**TASK ITEM:** If a line in the entries below contains the word "required", it counts; report how many such lines there are, and only that number.

**Records excerpted from a collection:**
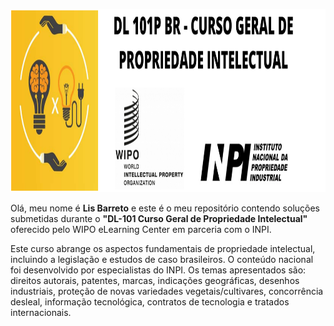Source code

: <p align="center">
  <img width="1000" height="293" src="https://github.com/lis-r-barreto/DL101-curso-geral-de-propriedade-intelectual/blob/master/WIPO-DL101.png">
</p>


Olá, meu nome é <b>Lis Barreto</b> e este é o meu repositório contendo soluções submetidas durante o <b>"DL-101 Curso Geral de Propriedade Intelectual"</b>  oferecido pelo WIPO eLearning Center em parceria com o INPI.


Este curso abrange os aspectos fundamentais de propriedade intelectual, incluindo a legislação e estudos de caso brasileiros. O conteúdo nacional foi desenvolvido por especialistas do INPI. Os temas apresentados são: direitos autorais, patentes, marcas, indicações geográficas, desenhos industriais, proteção de novas variedades vegetais/cultivares, concorrência desleal, informação tecnológica, contratos de tecnologia e tratados internacionais.
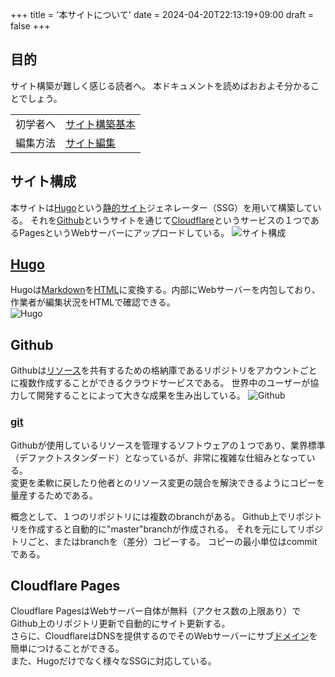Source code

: +++
title = '本サイトについて'
date = 2024-04-20T22:13:19+09:00
draft = false
+++

## 目的
サイト構築が難しく感じる読者へ。
本ドキュメントを読めばおおよそ分かることでしょう。

|||
|:---|:---|
|初学者へ|[サイト構築基本](../web-basic)|
|編集方法|[サイト編集](../web-site-edit)|  

## サイト構成
本サイトは[Hugo](https://ja.wikipedia.org/wiki/Hugo_(%E3%82%BD%E3%83%95%E3%83%88%E3%82%A6%E3%82%A7%E3%82%A2))という[静的サイト](../web-basic/#静的サイト)ジェネレーター（SSG）を用いて構築している。
それを[Github](https://ja.wikipedia.org/wiki/GitHub)というサイトを通じて[Cloudflare](https://ja.wikipedia.org/wiki/Cloudflare)というサービスの１つであるPagesというWebサーバーにアップロードしている。
![サイト構成](/images/web-site/site-structure.png)

## [Hugo](https://gohugo.io/)
Hugoは[Markdown](../markup/#markdown)を[HTML](../markup/#html)に変換する。内部にWebサーバーを内包しており、作業者が編集状況をHTMLで確認できる。  
![Hugo](/images/web-site/hugo.png)

## Github
Githubは[リソース](../web-basic/#リソース)を共有するための格納庫であるリポジトリをアカウントごとに複数作成することができるクラウドサービスである。
世界中のユーザーが協力して開発することによって大きな成果を生み出している。
![Github](/images/web-site/github.png)

### [git](https://ja.wikipedia.org/wiki/Git)
Githubが使用しているリソースを管理するソフトウェアの１つであり、業界標準（デファクトスタンダード）となっているが、非常に複雑な仕組みとなっている。  
変更を柔軟に戻したり他者とのリソース変更の競合を解決できるようにコピーを量産するためである。  

概念として、１つのリポジトリには複数のbranchがある。 
Github上でリポジトリを作成すると自動的に"master"branchが作成される。
それを元にしてリポジトリごと、またはbranchを（差分）コピーする。
コピーの最小単位はcommitである。 

## Cloudflare Pages
Cloudflare PagesはWebサーバー自体が無料（アクセス数の上限あり）でGithub上のリポジトリ更新で自動的にサイト更新する。  
さらに、CloudflareはDNSを提供するのでそのWebサーバーにサブ[ドメイン](../web-basic/#ドメイン)を簡単につけることができる。  
また、Hugoだけでなく様々なSSGに対応している。

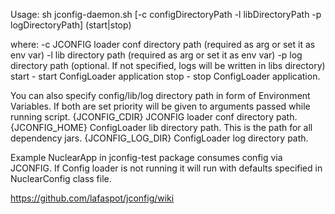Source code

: Usage: sh jconfig-daemon.sh [-c configDirectoryPath -l libDirectoryPath -p logDirectoryPath] 
(start|stop) 

where: 
    -c  JCONFIG loader conf directory path (required as arg or set it as env var)
    -l  lib directory path  (required as arg or set it as env var)
    -p  log directory path (optional. If not specified, logs will be written in libs directory)
    start - start ConfigLoader application 
    stop - stop ConfigLoader application. 
 
You can also specify config/lib/log directory path in form of Environment Variables. 
If both are set priority will be given to arguments passed while running script. 
   {JCONFIG_CDIR}  JCONFIG loader conf directory path. 
   {JCONFIG_HOME}  ConfigLoader lib directory path. This is the path for all dependency jars. 
   {JCONFIG_LOG_DIR} ConfigLoader log directory path.     

Example
NuclearApp in jconfig-test package consumes config via JCONFIG. If Config loader is not running it will run with defaults specified
in NuclearConfig class file. 

https://github.com/lafaspot/jconfig/wiki
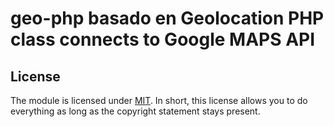 # geo-php basado en Geolocation PHP class connects to Google MAPS API

## License

The module is licensed under [MIT](./LICENSE). In short, this license allows you to do everything as long as the copyright statement stays present.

**RESPONSE AREA:** 2